TRUMP: “It’s all under investigation.”
Q: “I understand that. That’s why I’m trying to figure out how you can come to the conclusion right now that diversity had something to do with this crash.”
TRUMP: “Because I have common sense. OK? And unfortunately, a lot of people don’t. We want brilliant people doing this. This is a major chess game at the highest level. When you have 60 planes coming in during a short period of time, and they’re all coming in different directions, and you’re dealing with very high-level computer, computer work and very complex computers.”
Q: “The implication that this policy [hiring people with disabilities] is new or that it stems from efforts that began under President Biden or the transportation secretary, Pete Buttigieg, is demonstrably false. It’s been on the FAA’s website —”
TRUMP: “Who said that, you?”
Q: “No, it’s on the website, the FAA’s website. It was there from 2013 ... it was there for the entirety, it was there for the entirety of your administration, too. So my question is, why didn’t you change the policy during your first administration?”
TRUMP: “I did change it. I changed the Obama policy, and we had a very good policy. And then Biden came in and he changed it. And then when I came in two days, three days ago, I signed a new order, bringing it to the highest level of intelligence.”
To preserve my sanity I am trying to avoid watching news and writing about the actions of the Provocateur-in-Chief. But the politicalization of everything sometimes makes the latter impossible. No sense analyzing the foregoing. Matt Davies’ political cartoon says it all.
But nonetheless I slide on the slippery slope into the fray, focusing on the normalization of absurdity, perhaps for no other reason than preserving documentation. Our Gish galloping Provocateur-in-Chief is a Festivus for one, airing his imagined grievances, celebrating the misery deportations will cause, daring anyone to oppose him, his J6 army locked and loaded.
An excellent article “Trump and the Collapse of the Old Order” By Peggy Noonan in today’s Wall Street Journal goes deeper into the seismic nature of it all. Here are some bullet points:
· No modern president has achieved this level of complete cultural saturation. It gives him power in this ill-educated, broken-up, low-attention span country.
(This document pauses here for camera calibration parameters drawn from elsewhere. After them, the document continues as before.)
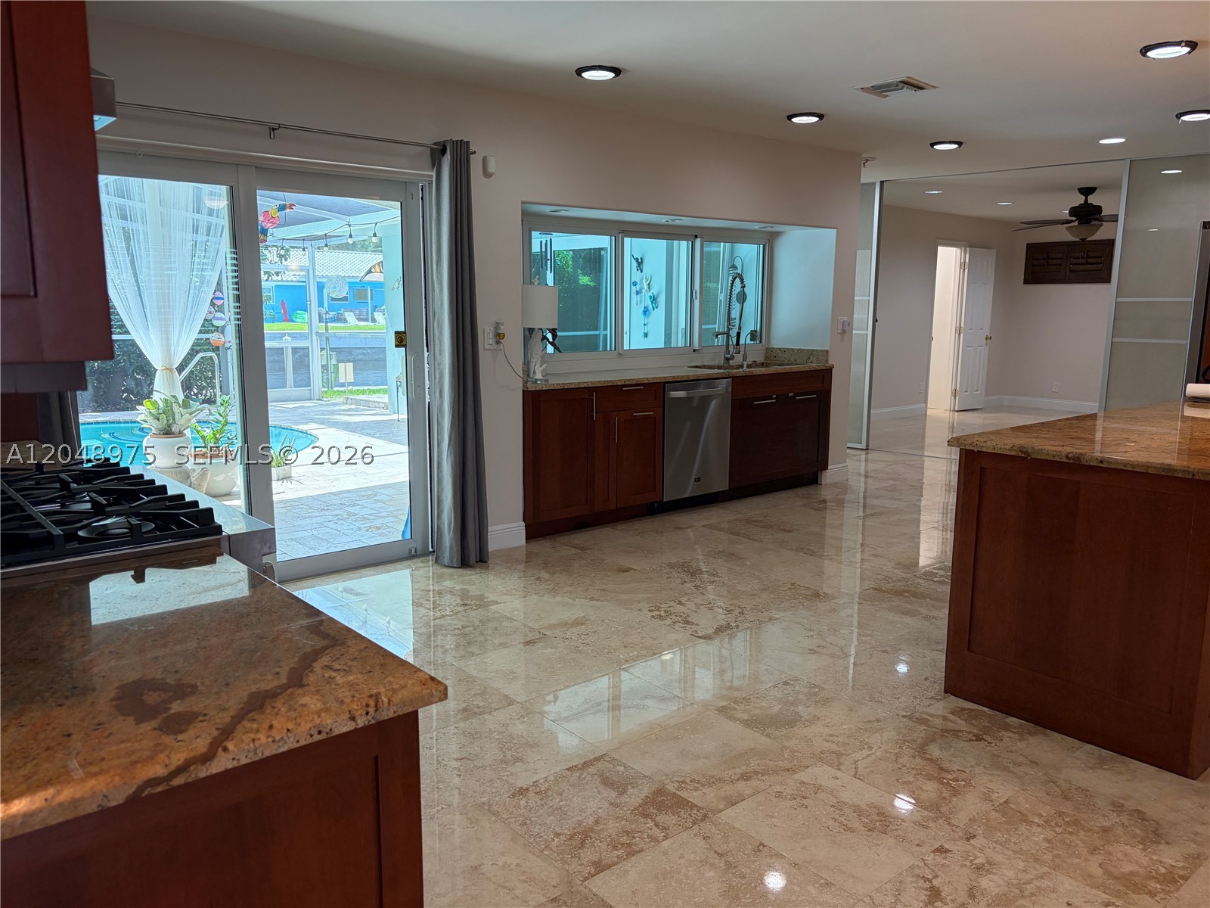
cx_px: 605
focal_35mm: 26
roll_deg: +0.1
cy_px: 454
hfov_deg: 67.3
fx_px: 909
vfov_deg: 53.1
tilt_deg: -9.7
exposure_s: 1/195
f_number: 1.6
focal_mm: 5.96
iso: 125
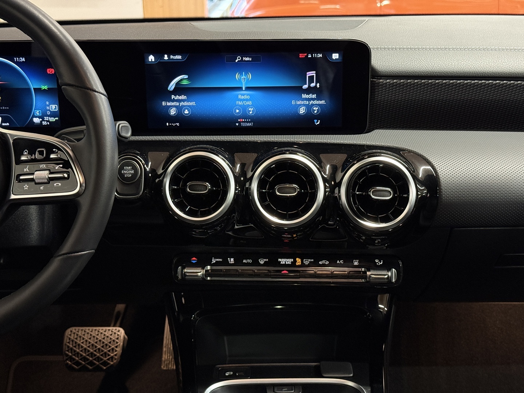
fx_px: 727
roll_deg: +1.0
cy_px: 196
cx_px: 262
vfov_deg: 30.3
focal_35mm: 48
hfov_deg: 39.7
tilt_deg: -17.2
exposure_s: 1/33
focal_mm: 6.76
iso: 320
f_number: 1.78
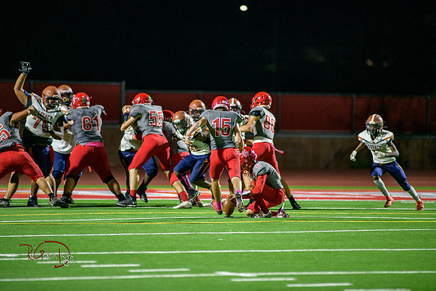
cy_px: 146
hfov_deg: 6.9
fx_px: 3634
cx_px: 218
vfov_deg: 4.6
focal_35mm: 300
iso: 2000
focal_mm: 300
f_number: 2.8
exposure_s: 1/500
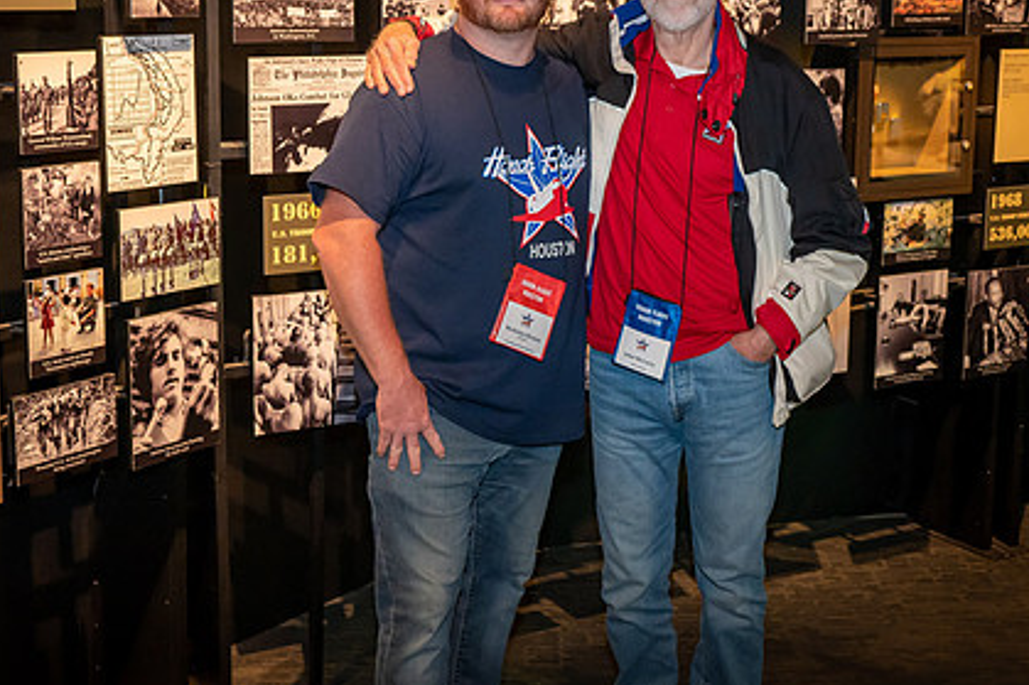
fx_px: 1543
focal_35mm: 54
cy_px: 233
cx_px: 447
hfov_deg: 36.8
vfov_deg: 24.9
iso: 5000
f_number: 5
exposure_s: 1/30
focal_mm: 39
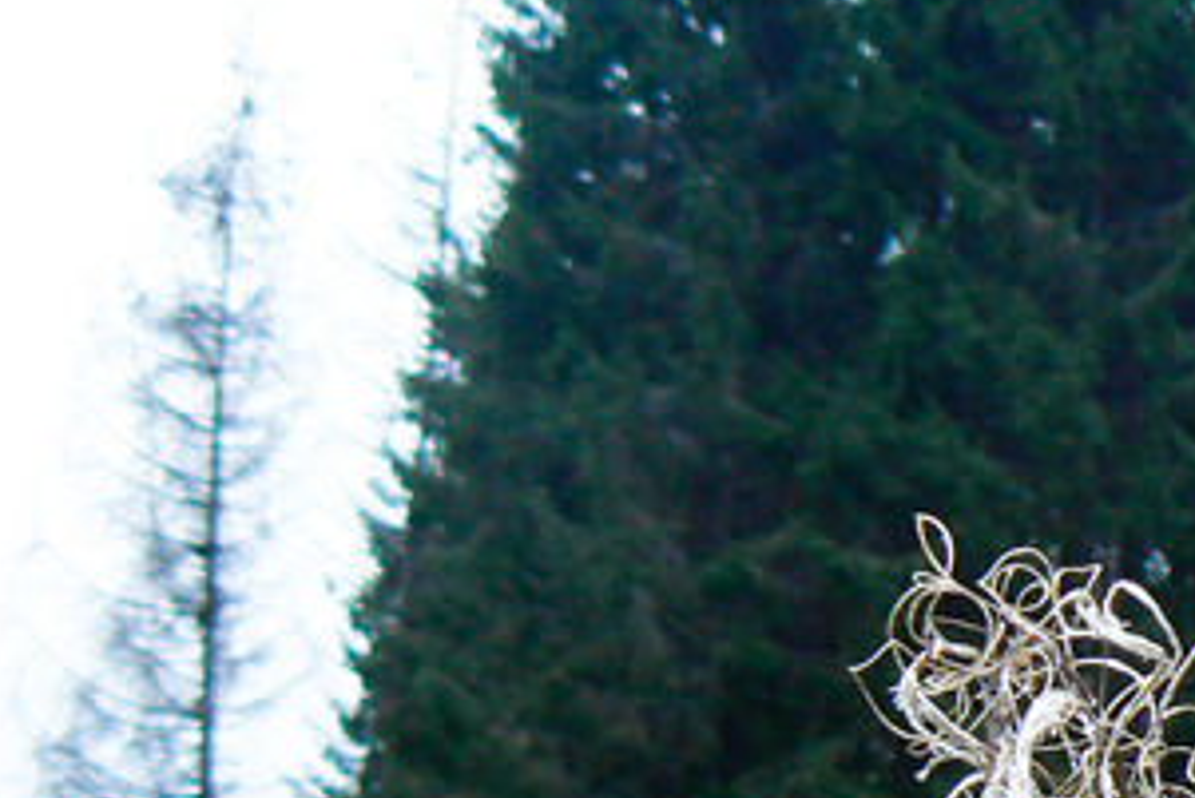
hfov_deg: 17.7
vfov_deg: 12.2
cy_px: 609
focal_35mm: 112
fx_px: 3719
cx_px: 1247
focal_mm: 6
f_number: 2.8
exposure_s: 1/40
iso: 80
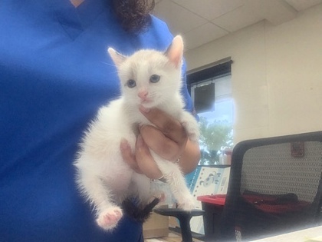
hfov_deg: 58.4
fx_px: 288
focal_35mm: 31
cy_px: 121
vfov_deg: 45.4
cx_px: 161
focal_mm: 2.15
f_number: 2.4
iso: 160
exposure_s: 1/60
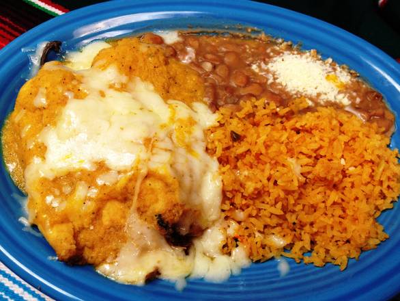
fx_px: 405
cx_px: 200
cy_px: 150
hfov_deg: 52.6
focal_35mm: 35
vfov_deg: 40.7
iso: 80
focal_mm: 4.28
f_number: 2.4
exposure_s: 1/24
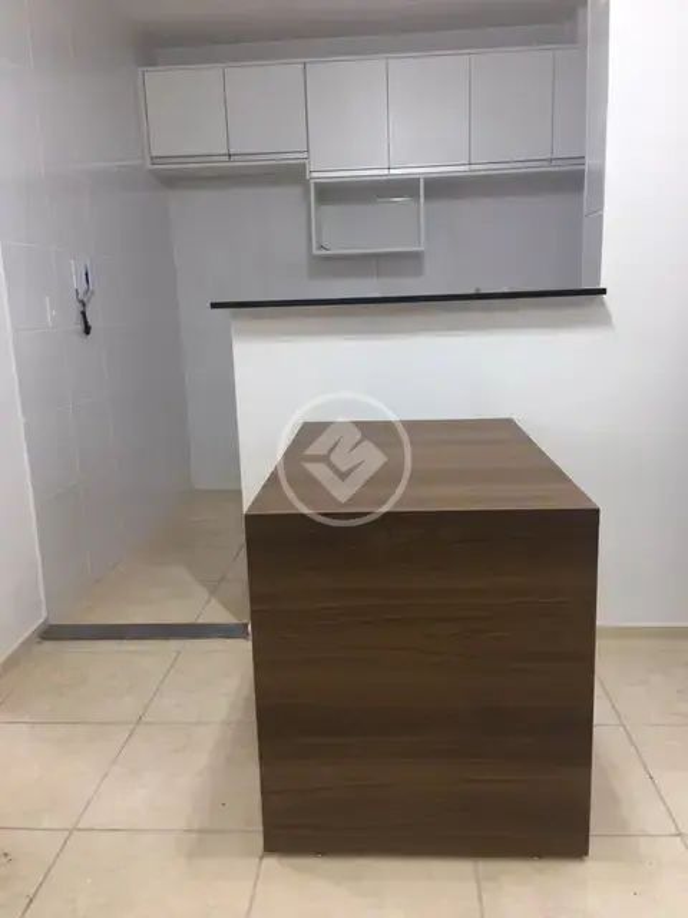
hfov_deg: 48.2
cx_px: 344
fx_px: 769
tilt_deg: -10.2
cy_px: 459
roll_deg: +3.1
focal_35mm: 29
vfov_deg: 61.7
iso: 50
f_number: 2.2
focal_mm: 4.15
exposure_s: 1/15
· [T]he second rise of Donald Trump is a total break with the past—that stable order, healthy expectations, the honoring of a certain old moderation, and strict adherence to form and the law aren’t being “traduced”; they are ending. That something new has begun. People aren’t sure they’re right about this and no one has a name for the big break, but they know we have entered something different—something more emotional, more tribal and visceral.
· There’s a sense we’re living through times we’ll understand only in retrospect. But the collapse of the old international order and the break in America’s old domestic order are shaping this young century.
She warns Democrats: not to talk but do. Be supple. The Trumpian policies you honestly support—endorse them, join in the credit….Most of all, make something work. You run nearly every great city in the nation. Make one work—clean it up, control crime, smash corruption, educate the kids.
Perhaps the pendulum has swung too far. It is time for the Democrats to take some responsibility and implement change.
But, what about Republicans and Supreme Court Justices? Are there are few brave ones in Congress and/or on the Bench who will recognize the uber-seriousness of this moment, and choose those critical issues that truly threaten Democracy, and do the right thing to preserve the three branches of government?
Traditional journalism is part of the problem; even Noonan’s article which although insightful, normalizes the dangers being created by these first few days of the new “administration.”